General Practitioners Research Institute, Groningen, The Netherlands.
Department of Geriatric Medicine, OLVG hospital, Amsterdam, The Netherlands.
Drugs Aging. 2021 Dec;38(12):1087-1096. doi: 10.1007/s40266-021-00902-1. Epub 2021 Dec 2.
Anticholinergic and sedative medications are associated with poorer physical function in older age. Gait and physical function have traditionally been assessed with the time needed to execute objective function tests. Accelerometer-based gait parameters provide a precise capturing of gait dynamics and patterns and as such have added value.
This study examined the associations between cumulative exposure to anticholinergic and sedative medications and gait dimensions as assessed with accelerometer-based dynamic gait parameters.
Data were collected from outpatients of a diagnostic geriatric day clinic who underwent a comprehensive geriatric assessment (CGA). Cumulative exposure to anticholinergic and sedative medications was quantified with the Drug Burden Index (DBI), a linear additive pharmacological dose-response model. From a total of 22 dynamic gait parameters, the gait dimensions 'Regularity', 'Complexity', 'Stability', 'Pace', and 'Postural Control' were derived using factor analysis (and standardized total scores for these dimensions were calculated accordingly). Data were analyzed with multivariable linear regression analysis, in which adjustment was made for the covariates age, gender, body mass index (BMI), Mini Mental State Examination (MMSE) score, Charlson Comorbidity Index (CCI) including dementia, and number of medications not included in the DBI.

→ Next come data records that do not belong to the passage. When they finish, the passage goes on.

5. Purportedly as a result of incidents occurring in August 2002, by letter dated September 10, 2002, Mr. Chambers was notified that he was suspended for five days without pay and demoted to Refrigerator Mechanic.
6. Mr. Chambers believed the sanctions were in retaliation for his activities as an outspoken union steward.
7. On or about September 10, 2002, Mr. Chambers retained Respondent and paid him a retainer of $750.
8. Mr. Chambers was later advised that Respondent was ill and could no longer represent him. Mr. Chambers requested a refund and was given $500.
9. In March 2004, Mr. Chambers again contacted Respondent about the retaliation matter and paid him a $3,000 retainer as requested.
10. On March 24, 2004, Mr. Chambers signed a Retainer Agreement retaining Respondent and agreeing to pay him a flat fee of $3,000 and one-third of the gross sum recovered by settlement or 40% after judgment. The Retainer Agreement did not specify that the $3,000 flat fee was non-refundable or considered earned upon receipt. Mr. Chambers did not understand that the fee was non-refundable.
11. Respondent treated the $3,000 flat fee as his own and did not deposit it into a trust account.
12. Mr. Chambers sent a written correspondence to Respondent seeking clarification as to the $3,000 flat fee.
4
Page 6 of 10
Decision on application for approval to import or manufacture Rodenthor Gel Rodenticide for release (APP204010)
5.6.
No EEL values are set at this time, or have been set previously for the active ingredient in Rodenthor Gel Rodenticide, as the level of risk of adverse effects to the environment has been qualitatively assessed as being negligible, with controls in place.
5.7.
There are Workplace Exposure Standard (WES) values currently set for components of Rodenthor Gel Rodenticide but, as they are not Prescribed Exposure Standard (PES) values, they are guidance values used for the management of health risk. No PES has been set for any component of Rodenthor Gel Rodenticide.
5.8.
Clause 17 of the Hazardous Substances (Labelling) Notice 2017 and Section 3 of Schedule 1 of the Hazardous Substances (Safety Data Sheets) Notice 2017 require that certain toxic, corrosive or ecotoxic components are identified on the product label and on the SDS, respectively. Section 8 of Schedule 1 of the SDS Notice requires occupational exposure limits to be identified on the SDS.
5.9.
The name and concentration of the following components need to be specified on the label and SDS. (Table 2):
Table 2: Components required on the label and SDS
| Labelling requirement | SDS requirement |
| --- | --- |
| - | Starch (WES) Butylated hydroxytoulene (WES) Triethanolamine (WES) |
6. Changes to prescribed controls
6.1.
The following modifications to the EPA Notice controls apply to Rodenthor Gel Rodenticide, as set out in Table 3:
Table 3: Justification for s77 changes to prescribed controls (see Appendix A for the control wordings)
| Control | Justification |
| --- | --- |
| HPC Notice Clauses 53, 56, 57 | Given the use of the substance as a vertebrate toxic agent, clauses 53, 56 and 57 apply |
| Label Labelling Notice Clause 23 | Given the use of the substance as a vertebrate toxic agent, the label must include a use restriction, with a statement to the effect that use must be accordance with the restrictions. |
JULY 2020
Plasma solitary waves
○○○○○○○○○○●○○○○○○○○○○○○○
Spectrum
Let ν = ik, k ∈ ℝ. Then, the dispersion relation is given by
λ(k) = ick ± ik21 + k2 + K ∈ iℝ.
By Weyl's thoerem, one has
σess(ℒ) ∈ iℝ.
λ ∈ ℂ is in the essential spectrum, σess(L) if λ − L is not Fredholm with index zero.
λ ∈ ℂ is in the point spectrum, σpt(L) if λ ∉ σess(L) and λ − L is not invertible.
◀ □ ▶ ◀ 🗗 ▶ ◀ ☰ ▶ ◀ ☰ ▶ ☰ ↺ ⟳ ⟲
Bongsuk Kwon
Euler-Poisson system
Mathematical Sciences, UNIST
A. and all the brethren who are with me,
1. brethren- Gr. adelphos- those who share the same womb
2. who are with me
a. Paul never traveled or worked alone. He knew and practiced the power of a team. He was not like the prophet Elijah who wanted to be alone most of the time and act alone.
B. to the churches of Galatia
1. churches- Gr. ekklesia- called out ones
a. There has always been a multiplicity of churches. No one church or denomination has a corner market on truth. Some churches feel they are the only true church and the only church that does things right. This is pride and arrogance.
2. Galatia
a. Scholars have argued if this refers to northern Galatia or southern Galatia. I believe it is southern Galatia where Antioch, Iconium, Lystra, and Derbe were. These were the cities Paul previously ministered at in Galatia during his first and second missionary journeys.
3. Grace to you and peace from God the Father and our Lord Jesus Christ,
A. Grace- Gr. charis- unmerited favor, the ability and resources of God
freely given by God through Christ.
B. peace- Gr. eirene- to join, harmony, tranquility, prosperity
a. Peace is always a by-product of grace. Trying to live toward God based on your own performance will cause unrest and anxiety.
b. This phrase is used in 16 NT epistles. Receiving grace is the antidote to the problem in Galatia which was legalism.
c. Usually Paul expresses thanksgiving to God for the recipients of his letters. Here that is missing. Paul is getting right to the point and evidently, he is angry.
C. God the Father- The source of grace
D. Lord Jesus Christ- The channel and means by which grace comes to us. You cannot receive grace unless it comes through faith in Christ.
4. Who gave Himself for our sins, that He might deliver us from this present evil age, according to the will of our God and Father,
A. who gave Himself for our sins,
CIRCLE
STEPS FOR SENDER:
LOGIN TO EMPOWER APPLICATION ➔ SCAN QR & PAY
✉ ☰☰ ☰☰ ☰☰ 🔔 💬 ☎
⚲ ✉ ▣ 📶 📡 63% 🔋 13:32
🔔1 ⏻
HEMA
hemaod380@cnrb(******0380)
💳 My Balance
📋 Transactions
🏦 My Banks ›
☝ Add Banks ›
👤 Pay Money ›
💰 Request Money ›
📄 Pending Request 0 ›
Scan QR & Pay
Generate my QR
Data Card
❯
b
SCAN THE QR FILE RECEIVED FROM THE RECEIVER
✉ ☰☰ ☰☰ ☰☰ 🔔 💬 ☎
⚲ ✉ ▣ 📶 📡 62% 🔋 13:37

A total of 184 patients participated, whose mean age was 79.8 years (± SD 5.8), of whom 110 (60%) were women and of whom 88 (48%) had polypharmacy (i.e., received treatment with ≥5 medications). Of the 893 medications that were prescribed in total, 157 medications (17.6%) had anticholinergic and/or sedative properties. Of the patients, 100 (54%) had no exposure (DBI = 0), 42 (23%) had moderate exposure (0 > DBI ≤ 1), while another 42 (23%) had high exposure (DBI >1) to anticholinergic and sedative medications. Findings showed that high cumulative exposure to anticholinergic and sedative medications was related with poorer function on the Regularity and Pace dimensions. Furthermore, moderate and high exposure were associated with poorer function on the Complexity dimension.
These findings show that in older patients with comorbidities, cumulative anticholinergic and sedative exposure is associated with poorer function on multiple gait dimensions.
抗胆碱能和镇静药物与老年人较差的身体功能有关。传统上,步态和身体功能是通过执行客观功能测试所需的时间来评估的。基于加速度计的步态参数可以精确捕捉步态动态和模式,因此具有附加价值。
本研究探讨了累积暴露于抗胆碱能和镇静药物与基于加速度计的动态步态参数评估的步态维度之间的关系。
数据来自接受全面老年评估 (CGA) 的诊断老年门诊的门诊患者。累积暴露于抗胆碱能和镇静药物的情况通过药物负担指数 (DBI) 进行量化,这是一种线性加性药物剂量反应模型。从总共 22 个动态步态参数中,使用因子分析得出步态维度“规律性”、“复杂性”、“稳定性”、“步速”和“姿势控制”(并相应计算这些维度的标准化总分)。使用多变量线性回归分析对数据进行分析,其中调整了年龄、性别、体重指数 (BMI)、简易精神状态检查 (MMSE) 评分、Charlson 合并症指数 (CCI) 包括痴呆症以及不包括在 DBI 中的药物数量等协变量。
共有 184 名患者参与,平均年龄为 79.8 岁(± 5.8 岁),其中 110 名(60%)为女性,88 名(48%)为多药治疗(即接受≥5 种药物治疗)。总共开了 893 种药物,其中 157 种(17.6%)具有抗胆碱能和/或镇静作用。在患者中,100 名(54%)没有暴露(DBI = 0),42 名(23%)有中度暴露(0 > DBI ≤ 1),而另外 42 名(23%)有高度暴露(DBI > 1)抗胆碱能和镇静药物。研究结果表明,高累积暴露于抗胆碱能和镇静药物与规律性和步速维度的功能较差有关。此外,中度和高度暴露与复杂性维度的功能较差有关。
这些发现表明,在患有合并症的老年患者中,累积的抗胆碱能和镇静药物暴露与多种步态维度的功能较差有关。